- **EXERCISE DIRECTIONS**
From the records that follow, copy every line that contains the word "paths".

- **RECORDS SUPPLIED**

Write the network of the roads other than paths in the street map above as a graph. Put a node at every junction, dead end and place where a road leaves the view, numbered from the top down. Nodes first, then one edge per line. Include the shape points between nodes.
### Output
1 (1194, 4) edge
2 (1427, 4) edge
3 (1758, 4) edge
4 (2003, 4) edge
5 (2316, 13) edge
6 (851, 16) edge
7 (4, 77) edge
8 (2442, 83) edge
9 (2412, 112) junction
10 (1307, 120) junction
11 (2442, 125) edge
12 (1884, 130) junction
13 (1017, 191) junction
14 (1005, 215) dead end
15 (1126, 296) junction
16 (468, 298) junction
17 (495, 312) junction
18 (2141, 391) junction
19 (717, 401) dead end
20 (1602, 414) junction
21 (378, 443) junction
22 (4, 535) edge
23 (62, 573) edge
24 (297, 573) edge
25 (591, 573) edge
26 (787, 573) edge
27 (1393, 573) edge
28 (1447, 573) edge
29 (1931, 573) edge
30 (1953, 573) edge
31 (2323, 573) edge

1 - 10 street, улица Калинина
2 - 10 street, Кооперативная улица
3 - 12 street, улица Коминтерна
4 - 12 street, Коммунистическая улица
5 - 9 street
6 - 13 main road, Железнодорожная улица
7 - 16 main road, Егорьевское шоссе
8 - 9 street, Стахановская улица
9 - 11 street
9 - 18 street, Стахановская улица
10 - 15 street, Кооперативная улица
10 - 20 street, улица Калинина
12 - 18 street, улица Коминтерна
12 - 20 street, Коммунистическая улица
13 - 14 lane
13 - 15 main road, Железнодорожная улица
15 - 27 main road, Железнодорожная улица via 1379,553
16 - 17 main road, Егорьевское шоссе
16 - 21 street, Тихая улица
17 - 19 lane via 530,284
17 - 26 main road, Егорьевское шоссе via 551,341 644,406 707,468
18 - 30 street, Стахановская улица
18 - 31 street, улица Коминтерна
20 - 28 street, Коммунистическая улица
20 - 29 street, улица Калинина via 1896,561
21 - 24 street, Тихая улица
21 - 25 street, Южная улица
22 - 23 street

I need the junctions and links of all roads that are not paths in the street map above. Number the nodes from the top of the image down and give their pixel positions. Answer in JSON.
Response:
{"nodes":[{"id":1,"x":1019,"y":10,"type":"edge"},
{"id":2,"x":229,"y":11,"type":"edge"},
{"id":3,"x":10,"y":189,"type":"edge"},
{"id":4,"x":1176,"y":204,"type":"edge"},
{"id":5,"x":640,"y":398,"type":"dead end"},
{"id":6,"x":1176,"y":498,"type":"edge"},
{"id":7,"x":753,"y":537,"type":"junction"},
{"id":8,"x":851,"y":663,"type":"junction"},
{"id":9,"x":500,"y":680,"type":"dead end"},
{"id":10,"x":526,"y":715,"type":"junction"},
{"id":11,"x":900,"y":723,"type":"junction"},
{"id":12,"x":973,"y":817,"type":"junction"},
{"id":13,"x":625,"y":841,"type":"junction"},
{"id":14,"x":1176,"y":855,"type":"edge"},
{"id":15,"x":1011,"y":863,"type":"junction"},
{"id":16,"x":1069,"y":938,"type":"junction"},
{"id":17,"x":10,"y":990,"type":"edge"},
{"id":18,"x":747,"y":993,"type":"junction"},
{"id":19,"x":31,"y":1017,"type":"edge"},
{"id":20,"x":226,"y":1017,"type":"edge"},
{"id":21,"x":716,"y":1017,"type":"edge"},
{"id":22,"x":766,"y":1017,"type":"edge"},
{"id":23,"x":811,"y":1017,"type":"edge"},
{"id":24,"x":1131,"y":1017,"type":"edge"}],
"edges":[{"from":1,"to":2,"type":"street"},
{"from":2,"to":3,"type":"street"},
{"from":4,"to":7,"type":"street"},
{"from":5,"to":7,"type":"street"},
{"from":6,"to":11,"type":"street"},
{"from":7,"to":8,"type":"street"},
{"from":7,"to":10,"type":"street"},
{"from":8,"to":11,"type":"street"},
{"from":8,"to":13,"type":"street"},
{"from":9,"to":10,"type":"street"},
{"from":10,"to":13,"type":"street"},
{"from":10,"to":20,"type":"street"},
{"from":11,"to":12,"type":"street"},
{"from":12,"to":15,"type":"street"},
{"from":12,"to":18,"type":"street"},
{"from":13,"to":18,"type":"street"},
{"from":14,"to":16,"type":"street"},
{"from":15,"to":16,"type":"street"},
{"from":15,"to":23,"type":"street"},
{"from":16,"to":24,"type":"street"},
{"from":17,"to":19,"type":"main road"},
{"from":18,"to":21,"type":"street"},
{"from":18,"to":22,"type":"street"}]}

- **COMPLETED EXERCISE**
Write the network of the roads other than paths in the street map above as a graph. Put a node at every junction, dead end and place where a road leaves the view, numbered from the top down. Nodes first, then one edge per line. Include the shape points between nodes.
I need the junctions and links of all roads that are not paths in the street map above. Number the nodes from the top of the image down and give their pixel positions. Answer in JSON.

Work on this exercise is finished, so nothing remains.